The functional coherence in multicellular arrangements depends on each cell’s ability to adapt its internal organisation to the spatial configuration of their microenvironment. The asymmetric distributions of cell compartments and peripheral domains define the cell polarity. In multicellular animals, the establishment of cell polarity is mainly regulated by the cell’s adhesions to its neighbours and to the surrounding extracellular matrix (ECM). How cells integrate all these cues in space and time to determine the orientation of their polarity is a fundamental but unresolved problem.
I hypothesize that the centrosome, which regulates the radial organisation of microtubules throughout the cell, plays a major role in the spatial integration of peripheral adhesive cues. Each type of adhesion induces the assembly of actin filaments into defined dynamic architectures. These architectures produce specific mechanical forces on microtubules. The net force displaces the centrosome-microtubule network and thereby repositions cell compartments and orients cell polarity.
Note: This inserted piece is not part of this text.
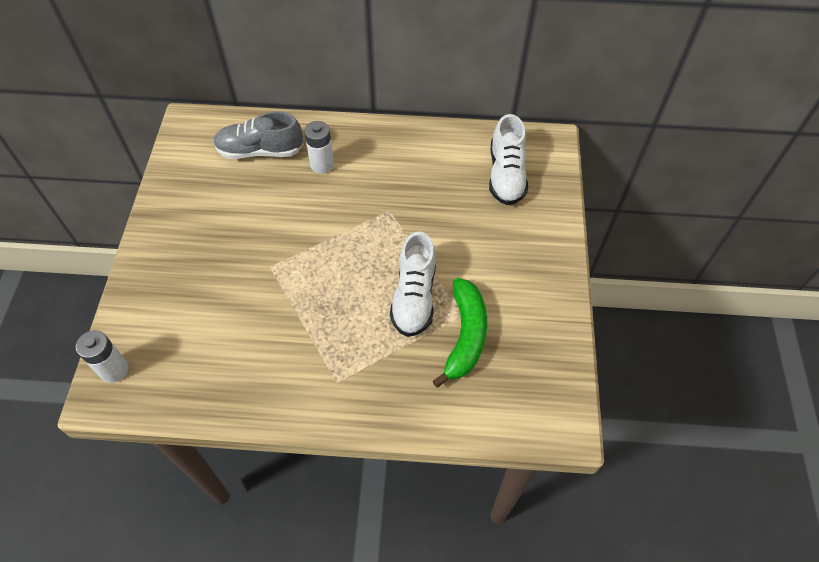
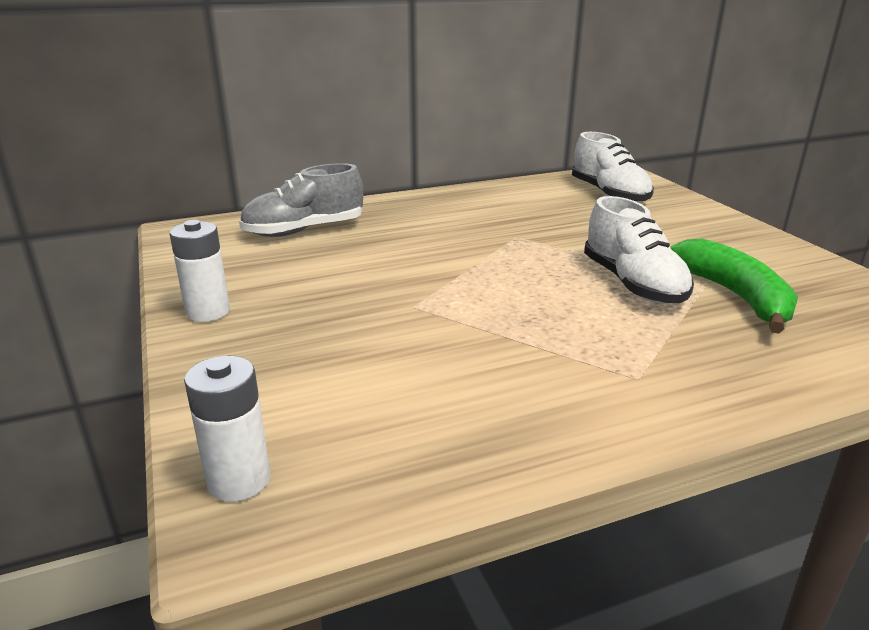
camera: 25 degrees left, 30 degrees down
white battery [304,121,334,174] -> white battery moved to [169,220,230,322]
I propose to develop a new experimental strategy to manipulate cell adhesions in space and time. Using surface micropatterning and a new laser activation method, the spatial organisation of cell-cell and cell-ECM adhesions in complex multicellular context will be manipulated in real-time. We will quantify the dynamic rearrangements of actin and microtubule networks and measure intracellular forces. These results will allow us to develop a new physical model describing the stability of cell polarisation states. Finally, in the context of this model, we will explore the contribution of polarity reversal to critical morphogenetic events.
This work will demonstrate that cell polarisation is a dynamic and mechanical event that is not the final outcome of tissue morphogenesis but instead an active mechanism allowing cells to continually probe and reconfigure tissue architecture.